Partiamo da una premessa: il nuovo film diretto da Gabriele Salvatores “Napoli-New York” è un capolavoro.
Insidiandosi su una sceneggiatura di Federico Fellini rimasta nascosta per decenni in un baule il regista napoletano, già premio Oscar per il memorabile Mediterraneo, trascina lo spettatore in un’avventura sincera e spietata che parte dal capoluogo campano fino a raggiungere il sogno americano così decantato da mille libri da apparire quasi credibile.
In realtà la vicenda, ambientata nel dopoguerra, rivela le sfaccettature di un contesto che si dirama tra il lusso e la miseria. Tra la prima e la terza classe.

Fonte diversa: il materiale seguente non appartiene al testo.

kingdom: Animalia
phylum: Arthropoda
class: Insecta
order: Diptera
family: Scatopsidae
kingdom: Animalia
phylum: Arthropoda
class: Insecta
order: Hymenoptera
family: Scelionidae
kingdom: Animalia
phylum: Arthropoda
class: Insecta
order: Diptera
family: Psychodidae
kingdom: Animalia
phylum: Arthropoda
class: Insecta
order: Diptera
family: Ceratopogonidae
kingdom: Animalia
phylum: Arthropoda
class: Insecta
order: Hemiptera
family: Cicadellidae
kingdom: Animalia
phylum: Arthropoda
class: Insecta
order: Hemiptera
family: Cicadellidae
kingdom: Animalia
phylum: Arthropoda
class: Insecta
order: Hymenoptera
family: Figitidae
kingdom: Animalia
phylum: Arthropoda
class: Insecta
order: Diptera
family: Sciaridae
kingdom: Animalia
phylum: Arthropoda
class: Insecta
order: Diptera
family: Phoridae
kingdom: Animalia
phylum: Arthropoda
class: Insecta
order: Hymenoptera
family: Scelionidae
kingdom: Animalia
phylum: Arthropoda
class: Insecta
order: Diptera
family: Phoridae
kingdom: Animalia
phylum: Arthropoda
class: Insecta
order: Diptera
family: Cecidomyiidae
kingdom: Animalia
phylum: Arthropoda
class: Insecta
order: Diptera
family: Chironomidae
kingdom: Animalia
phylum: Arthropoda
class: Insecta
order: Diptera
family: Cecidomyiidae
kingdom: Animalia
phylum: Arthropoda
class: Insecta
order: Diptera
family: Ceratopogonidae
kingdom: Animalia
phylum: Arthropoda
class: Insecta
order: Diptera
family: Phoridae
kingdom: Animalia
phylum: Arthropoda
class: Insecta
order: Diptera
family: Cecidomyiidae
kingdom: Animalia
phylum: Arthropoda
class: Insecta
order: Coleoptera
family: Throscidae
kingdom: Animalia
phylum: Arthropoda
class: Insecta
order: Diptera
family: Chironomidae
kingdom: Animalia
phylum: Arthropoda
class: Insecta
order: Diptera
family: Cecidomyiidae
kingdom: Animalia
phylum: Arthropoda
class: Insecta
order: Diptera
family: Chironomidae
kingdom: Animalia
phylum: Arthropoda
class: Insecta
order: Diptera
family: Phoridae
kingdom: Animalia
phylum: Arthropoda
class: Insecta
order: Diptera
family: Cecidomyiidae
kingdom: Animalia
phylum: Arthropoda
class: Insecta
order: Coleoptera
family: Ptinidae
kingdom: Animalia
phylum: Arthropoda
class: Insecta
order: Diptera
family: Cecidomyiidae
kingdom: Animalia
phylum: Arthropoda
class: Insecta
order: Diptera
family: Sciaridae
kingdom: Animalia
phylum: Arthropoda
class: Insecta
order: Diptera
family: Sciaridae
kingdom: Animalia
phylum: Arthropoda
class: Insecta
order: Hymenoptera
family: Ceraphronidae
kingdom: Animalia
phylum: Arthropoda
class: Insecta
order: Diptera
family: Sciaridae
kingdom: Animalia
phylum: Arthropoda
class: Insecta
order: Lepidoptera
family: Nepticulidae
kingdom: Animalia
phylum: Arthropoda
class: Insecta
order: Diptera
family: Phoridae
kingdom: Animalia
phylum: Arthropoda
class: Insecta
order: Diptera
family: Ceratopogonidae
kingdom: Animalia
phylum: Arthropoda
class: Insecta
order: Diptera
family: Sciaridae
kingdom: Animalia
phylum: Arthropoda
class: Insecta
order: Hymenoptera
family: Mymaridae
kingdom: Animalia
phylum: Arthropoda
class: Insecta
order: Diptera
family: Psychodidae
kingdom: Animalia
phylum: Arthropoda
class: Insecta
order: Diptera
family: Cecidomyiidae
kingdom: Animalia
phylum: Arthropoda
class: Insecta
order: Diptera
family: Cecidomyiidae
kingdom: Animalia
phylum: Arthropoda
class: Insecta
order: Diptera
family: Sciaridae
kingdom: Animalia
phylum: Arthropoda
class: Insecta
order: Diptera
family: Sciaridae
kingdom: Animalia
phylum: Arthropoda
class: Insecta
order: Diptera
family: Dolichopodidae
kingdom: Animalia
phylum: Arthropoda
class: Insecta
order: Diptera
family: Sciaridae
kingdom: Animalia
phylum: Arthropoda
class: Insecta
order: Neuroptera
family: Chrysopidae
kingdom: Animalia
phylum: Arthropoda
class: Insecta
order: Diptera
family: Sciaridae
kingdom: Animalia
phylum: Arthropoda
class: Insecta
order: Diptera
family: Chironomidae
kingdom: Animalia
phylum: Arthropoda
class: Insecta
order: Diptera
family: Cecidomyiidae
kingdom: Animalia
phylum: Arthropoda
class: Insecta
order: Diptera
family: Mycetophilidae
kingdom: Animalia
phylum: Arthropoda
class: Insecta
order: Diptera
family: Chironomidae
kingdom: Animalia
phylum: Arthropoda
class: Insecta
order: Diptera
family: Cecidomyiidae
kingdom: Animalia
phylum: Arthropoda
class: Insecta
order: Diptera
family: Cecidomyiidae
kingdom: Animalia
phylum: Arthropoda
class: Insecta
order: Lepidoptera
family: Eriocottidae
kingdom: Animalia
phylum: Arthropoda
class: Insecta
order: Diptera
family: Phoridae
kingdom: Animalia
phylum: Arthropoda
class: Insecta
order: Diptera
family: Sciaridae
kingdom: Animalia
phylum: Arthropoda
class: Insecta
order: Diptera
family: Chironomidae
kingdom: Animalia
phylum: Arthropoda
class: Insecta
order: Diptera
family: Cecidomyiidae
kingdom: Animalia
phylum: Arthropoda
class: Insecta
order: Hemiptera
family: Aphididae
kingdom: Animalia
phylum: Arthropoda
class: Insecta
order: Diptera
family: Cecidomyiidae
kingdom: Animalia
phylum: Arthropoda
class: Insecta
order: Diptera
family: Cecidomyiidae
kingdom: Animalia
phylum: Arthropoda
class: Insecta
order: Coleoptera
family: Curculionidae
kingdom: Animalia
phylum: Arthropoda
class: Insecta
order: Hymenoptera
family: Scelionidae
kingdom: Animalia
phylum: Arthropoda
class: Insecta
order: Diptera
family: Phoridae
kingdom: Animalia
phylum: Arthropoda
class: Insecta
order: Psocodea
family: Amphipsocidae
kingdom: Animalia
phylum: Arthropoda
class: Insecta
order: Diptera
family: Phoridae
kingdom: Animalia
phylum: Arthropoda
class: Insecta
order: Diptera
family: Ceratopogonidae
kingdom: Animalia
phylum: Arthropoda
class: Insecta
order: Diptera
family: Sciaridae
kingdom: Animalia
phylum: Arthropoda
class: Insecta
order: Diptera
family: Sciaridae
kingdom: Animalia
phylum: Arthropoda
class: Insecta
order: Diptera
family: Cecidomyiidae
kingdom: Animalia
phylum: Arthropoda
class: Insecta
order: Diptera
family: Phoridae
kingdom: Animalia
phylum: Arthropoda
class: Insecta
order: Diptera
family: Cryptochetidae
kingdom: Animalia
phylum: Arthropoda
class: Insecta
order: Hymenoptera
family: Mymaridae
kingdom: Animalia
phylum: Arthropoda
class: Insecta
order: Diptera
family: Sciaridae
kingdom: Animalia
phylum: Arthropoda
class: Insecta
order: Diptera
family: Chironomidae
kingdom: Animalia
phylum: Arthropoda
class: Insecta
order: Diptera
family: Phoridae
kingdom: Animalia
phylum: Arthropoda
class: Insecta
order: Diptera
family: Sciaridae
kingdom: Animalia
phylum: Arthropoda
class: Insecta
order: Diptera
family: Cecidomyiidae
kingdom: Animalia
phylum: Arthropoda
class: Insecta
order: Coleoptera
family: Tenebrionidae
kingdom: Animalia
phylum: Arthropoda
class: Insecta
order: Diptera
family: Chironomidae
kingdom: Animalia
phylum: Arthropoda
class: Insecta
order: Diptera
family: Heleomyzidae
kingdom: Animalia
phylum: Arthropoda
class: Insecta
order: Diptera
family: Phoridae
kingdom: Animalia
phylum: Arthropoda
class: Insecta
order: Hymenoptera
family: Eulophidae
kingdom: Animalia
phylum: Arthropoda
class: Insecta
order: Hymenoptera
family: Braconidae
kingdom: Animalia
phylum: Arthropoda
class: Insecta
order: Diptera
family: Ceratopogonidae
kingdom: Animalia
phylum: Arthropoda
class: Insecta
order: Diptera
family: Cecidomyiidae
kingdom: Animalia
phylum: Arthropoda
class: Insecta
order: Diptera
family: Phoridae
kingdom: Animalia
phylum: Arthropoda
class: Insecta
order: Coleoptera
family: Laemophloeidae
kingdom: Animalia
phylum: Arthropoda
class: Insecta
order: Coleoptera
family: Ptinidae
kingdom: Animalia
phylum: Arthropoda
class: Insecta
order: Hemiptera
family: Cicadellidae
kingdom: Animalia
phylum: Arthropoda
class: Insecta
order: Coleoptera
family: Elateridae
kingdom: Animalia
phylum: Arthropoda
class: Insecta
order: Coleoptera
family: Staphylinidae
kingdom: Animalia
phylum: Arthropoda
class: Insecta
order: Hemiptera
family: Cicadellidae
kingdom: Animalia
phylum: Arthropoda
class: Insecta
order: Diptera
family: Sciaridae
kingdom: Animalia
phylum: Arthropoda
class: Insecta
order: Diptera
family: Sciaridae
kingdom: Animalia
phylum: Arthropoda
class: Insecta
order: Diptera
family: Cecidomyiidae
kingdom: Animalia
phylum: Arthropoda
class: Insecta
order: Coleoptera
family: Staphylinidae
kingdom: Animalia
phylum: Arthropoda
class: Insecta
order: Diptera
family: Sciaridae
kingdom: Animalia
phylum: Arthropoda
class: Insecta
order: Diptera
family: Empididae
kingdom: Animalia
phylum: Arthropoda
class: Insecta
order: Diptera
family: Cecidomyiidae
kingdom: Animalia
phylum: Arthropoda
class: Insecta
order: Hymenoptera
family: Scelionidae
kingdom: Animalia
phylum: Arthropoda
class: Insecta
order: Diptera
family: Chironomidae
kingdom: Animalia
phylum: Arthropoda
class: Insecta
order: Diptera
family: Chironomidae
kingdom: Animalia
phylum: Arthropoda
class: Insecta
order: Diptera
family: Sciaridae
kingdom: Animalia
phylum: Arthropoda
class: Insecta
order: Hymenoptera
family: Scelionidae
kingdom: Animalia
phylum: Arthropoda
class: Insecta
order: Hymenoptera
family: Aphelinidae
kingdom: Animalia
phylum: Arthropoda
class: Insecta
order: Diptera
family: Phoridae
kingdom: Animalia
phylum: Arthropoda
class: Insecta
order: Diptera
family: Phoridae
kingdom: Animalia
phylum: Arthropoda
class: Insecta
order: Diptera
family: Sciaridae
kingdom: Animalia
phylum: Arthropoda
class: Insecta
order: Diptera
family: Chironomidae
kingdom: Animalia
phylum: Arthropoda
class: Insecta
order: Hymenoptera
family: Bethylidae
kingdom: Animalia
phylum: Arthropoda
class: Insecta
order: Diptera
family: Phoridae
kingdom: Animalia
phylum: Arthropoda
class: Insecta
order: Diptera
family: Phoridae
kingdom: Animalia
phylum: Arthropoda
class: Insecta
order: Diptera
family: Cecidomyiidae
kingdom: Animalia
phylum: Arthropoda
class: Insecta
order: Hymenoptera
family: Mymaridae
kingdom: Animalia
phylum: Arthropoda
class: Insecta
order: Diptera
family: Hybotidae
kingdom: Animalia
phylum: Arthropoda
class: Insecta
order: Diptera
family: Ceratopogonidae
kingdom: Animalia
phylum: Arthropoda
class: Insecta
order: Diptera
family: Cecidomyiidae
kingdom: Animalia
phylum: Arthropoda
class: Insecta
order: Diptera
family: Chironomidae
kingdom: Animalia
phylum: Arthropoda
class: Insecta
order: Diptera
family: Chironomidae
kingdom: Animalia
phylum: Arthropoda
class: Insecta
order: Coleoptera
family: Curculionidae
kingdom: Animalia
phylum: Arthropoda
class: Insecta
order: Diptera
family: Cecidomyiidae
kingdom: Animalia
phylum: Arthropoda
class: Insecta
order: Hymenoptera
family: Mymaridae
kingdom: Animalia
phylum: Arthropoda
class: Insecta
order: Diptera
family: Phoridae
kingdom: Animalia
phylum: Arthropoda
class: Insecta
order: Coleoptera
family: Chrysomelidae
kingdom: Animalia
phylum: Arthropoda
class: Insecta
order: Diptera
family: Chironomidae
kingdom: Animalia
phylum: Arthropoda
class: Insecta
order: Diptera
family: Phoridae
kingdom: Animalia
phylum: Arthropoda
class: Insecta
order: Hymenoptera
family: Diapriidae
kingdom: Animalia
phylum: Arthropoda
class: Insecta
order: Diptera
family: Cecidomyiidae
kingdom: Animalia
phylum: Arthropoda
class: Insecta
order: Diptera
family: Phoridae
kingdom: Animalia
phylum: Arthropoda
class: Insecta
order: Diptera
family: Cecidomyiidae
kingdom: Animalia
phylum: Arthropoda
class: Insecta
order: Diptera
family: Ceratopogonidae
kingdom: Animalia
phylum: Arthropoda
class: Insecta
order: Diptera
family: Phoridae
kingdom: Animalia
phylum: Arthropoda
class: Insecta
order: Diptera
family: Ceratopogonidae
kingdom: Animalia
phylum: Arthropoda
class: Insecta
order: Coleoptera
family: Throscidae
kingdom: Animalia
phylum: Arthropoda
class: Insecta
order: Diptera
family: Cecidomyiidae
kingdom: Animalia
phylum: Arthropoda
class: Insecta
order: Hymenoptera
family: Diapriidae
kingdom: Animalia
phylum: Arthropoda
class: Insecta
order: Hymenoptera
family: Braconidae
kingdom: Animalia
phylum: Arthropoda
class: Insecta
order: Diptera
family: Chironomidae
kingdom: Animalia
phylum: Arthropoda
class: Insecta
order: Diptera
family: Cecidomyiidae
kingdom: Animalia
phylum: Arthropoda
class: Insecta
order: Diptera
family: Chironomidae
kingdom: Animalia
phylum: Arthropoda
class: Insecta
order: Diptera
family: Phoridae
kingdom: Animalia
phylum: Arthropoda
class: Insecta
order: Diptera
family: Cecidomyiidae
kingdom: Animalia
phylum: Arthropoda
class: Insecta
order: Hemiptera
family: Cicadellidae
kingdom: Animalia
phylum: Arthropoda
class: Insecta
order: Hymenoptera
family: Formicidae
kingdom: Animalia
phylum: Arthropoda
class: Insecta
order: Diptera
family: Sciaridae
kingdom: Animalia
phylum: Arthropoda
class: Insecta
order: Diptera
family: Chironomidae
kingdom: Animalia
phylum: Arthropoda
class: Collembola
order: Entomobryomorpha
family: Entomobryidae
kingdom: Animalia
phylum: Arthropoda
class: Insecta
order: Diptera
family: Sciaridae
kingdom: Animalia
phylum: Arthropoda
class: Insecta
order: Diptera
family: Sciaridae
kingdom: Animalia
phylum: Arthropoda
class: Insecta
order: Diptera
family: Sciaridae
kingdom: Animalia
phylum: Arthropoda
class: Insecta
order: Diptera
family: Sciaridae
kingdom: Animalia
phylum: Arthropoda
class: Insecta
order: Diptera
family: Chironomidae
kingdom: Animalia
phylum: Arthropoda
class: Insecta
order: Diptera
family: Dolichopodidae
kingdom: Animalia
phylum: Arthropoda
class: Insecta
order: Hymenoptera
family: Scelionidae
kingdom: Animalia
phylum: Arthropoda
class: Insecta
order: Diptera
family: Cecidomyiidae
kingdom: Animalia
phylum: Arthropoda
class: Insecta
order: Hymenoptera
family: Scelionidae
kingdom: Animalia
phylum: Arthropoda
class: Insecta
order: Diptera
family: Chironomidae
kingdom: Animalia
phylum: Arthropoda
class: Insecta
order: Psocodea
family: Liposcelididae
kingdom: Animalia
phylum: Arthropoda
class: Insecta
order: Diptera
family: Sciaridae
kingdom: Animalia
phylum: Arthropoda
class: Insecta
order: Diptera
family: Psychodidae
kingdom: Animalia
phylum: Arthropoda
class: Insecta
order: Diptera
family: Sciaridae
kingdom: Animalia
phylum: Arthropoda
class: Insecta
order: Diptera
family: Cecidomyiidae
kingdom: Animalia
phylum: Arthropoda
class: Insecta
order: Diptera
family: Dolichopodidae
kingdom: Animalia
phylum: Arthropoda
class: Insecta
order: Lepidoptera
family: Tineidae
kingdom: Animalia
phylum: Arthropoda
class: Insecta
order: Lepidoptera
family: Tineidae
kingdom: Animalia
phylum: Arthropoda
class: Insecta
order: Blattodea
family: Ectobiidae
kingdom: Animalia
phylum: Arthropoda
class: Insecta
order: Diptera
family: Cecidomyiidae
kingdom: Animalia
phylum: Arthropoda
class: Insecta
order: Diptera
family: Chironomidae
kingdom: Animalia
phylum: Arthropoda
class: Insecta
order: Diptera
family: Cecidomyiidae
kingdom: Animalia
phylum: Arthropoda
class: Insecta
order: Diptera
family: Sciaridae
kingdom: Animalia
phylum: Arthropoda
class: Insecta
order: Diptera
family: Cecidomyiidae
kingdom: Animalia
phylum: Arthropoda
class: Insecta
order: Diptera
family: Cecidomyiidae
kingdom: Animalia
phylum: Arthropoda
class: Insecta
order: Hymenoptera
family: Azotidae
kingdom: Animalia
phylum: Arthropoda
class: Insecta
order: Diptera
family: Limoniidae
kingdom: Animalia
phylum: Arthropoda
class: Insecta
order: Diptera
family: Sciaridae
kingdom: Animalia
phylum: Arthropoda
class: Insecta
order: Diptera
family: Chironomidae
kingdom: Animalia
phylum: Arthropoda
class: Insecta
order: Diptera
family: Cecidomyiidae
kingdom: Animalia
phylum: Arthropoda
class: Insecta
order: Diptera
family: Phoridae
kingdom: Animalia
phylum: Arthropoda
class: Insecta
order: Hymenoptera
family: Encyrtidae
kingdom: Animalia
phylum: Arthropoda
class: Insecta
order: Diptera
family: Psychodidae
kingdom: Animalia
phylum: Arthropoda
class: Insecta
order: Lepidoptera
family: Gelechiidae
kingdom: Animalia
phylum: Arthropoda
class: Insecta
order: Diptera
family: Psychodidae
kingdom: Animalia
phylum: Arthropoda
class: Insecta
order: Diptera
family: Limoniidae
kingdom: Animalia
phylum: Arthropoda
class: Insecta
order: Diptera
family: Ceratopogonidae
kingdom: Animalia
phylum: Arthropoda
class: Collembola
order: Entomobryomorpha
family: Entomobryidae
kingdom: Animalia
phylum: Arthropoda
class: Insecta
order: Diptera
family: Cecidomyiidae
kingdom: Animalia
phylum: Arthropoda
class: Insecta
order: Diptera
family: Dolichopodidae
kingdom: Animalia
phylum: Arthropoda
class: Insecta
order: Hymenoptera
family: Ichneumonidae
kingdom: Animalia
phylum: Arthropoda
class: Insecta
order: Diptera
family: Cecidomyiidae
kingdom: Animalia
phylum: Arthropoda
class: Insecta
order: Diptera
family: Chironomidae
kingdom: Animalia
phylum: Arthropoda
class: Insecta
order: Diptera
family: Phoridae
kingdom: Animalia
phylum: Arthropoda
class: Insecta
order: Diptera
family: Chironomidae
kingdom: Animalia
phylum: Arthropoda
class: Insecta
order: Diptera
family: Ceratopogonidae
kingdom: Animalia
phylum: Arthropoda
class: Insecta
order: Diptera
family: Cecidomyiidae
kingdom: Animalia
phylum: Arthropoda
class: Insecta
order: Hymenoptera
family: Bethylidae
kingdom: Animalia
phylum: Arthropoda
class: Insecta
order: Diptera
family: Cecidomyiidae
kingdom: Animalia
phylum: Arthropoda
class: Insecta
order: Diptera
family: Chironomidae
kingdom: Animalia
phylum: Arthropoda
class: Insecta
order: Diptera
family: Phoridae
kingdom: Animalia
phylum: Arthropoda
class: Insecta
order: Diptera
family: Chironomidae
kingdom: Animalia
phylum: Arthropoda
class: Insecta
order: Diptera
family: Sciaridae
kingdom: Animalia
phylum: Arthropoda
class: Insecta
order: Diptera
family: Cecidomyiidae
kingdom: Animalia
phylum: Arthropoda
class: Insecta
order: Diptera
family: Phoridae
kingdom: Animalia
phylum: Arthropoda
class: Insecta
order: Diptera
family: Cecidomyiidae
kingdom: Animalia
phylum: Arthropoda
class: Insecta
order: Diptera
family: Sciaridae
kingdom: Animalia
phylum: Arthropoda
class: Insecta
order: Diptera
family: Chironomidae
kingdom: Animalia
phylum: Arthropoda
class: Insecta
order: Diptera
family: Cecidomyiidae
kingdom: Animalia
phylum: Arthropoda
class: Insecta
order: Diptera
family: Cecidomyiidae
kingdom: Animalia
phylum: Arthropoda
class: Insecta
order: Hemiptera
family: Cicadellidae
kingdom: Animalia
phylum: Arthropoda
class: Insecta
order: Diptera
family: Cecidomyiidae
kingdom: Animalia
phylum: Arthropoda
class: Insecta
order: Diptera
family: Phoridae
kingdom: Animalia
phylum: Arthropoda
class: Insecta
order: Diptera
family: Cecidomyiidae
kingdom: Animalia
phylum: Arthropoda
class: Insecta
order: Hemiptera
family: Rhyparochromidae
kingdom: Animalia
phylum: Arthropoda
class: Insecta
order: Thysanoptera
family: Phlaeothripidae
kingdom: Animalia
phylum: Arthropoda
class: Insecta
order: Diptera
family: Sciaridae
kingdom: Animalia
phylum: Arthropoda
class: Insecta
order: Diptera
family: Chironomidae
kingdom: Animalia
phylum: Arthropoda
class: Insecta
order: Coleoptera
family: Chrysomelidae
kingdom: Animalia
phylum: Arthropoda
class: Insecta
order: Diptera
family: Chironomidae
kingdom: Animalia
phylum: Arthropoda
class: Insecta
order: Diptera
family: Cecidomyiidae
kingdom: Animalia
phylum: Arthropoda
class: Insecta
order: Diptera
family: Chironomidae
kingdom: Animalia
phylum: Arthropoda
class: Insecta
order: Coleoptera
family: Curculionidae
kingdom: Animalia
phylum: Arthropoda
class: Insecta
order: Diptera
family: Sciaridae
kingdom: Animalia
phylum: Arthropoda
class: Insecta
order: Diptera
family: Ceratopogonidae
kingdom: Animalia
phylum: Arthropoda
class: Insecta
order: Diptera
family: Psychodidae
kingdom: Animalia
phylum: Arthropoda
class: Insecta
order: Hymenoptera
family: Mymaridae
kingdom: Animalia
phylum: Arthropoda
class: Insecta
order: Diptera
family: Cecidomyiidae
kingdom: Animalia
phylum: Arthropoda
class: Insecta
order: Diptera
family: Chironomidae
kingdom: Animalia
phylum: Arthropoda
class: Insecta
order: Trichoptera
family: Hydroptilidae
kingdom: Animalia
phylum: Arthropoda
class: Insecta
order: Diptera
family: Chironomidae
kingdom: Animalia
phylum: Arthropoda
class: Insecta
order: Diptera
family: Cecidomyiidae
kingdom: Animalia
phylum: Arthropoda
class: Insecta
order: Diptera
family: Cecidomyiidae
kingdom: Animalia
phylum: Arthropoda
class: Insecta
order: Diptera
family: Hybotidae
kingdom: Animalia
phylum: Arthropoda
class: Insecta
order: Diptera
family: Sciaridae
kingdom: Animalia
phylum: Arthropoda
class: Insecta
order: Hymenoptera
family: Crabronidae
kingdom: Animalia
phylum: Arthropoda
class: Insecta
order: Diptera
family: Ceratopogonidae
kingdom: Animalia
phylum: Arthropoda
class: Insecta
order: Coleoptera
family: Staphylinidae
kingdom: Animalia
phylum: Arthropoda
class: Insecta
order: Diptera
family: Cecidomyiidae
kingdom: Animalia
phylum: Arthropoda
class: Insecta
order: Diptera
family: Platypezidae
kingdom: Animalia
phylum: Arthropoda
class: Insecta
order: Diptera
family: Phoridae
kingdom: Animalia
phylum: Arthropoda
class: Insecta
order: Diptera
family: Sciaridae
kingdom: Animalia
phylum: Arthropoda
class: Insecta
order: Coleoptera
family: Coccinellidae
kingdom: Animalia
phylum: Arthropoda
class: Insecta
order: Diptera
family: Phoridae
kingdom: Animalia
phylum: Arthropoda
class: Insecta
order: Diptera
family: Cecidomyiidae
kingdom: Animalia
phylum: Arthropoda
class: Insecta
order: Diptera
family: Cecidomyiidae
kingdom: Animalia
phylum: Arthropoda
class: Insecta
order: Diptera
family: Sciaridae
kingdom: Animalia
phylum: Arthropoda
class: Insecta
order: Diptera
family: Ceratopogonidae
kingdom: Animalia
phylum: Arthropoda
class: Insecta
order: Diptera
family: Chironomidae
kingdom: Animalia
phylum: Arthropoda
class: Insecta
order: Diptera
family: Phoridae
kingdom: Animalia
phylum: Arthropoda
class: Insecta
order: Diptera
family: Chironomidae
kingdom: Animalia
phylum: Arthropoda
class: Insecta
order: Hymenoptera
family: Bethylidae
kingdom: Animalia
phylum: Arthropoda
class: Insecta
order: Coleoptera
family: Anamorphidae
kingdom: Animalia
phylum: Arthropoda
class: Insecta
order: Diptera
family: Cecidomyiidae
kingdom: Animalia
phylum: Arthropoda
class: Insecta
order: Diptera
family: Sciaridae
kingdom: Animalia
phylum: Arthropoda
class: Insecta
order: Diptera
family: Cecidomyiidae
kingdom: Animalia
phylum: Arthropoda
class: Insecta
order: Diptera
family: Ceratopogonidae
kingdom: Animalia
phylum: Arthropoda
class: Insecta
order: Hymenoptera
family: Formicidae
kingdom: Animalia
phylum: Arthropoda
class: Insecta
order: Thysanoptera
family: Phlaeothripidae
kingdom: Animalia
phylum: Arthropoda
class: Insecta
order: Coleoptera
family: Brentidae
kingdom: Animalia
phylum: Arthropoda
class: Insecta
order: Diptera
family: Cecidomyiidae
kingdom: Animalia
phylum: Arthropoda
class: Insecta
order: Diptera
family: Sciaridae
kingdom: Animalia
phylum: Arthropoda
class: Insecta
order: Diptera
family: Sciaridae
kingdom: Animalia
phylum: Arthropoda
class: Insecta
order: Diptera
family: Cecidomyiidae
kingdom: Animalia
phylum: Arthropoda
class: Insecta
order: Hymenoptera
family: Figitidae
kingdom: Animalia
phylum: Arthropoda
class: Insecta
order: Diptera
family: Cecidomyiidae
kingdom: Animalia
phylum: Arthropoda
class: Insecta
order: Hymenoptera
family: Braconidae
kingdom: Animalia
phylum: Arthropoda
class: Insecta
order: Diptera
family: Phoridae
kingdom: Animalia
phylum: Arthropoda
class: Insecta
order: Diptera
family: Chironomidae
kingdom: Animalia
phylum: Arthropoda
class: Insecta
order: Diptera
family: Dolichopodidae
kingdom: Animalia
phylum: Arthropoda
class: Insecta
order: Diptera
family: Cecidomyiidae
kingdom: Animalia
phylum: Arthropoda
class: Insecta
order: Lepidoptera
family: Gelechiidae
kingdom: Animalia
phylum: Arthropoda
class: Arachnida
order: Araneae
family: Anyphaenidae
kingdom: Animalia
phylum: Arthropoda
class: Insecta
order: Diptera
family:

I protagonisti sono principalmente tre: Celestina, Carmine ed il commissario di bordo Domenico Garofalo. I primi due, interpretati magnificamente dai giovanissimi Dea Lanzaro e Antonio Guerra, interpretano due amici che rimasti soli s’imbarcano clandestinamente su una nave diretta, appunto, negli Stati Uniti.
I vicoli di Napoli appaiono soffocanti ai due giovani orfani costretti a rubare e ad elemosinare un pezzo di pane. L’America è il paradiso di melassa che li attende al di là dell’oceano.
La nave rappresenta per certi versi il passaggio di Caronte attraverso l’inferno di un’esistenza senza speranza, masticata e sputata sulla porta di un sogno apparentemente irraggiungibile.
Il commissario di bordo della nave Garofalo, l’ormai inqualificabile Favino, scopre i due giovani clandestini, li protegge dalle regole del mare e prova a suo modo a costruire attorno a loro quel sogno che si scontra con la dura realtà.
La sua, fatta di laceranti rinunce, e quella degli americani, tra razzismo e opportunismo.
I ragazzini, spalleggiati dal cuoco della nave George, si ritrovano infine nell’incantevole New York. Le luci, i grattaceli, il successo a portata di tutti.
Ma è l’America dei neri e degli italiani che puzzano, che rubano, che stuprano. E’ l’America del giornalismo spregiudicato, senza morale. E’ l’America delle condanne a morte, del maschilismo, dell’opportunismo per fare carriera, o per salvarla.
La regia di Salvatores è gelida, virtuosa e non scende mai a compromessi. Si sofferma sui sogni e li disfa con un primo piano impietoso. Si schiera e si arrende ad intermittenza per affidare allo spettatore il malessere che intende trasmettere.
Pierfrancesco Favino è la figura che apre le braccia e protegge i due giovani avventurieri dalle ipocrisie del nuovo mondo tanto bramato. Sorride sotto i baffi con impareggiabile maestria e sembra sempre dondolare sul filo del suo personale miraggio e la realtà. E’ l’attore più straordinario dei nostri tempi e non serve altro che la sua presenza per riuscire a dar vita ad un eroe.
Gli attori Antonio Catania (il giornalista senza scrupoli) e Omar Benson Miller (il cuoco) sono formidabili a nascondere le debolezze, ad esibirle, a sfruttarle. Sono le imprevedibili mine vaganti.
Infine i due giovani protagonisti, Dea ed Antonio. Sono le grandi promesse del cinema italiano. Se lui, più grande, sa come prendersi cura dello schermo e gestire quasi da attore navigato ogni espressione atta a suscitare nello spettatore un’emozione, lei è semplicemente la reincarnazione di Anna Magnani.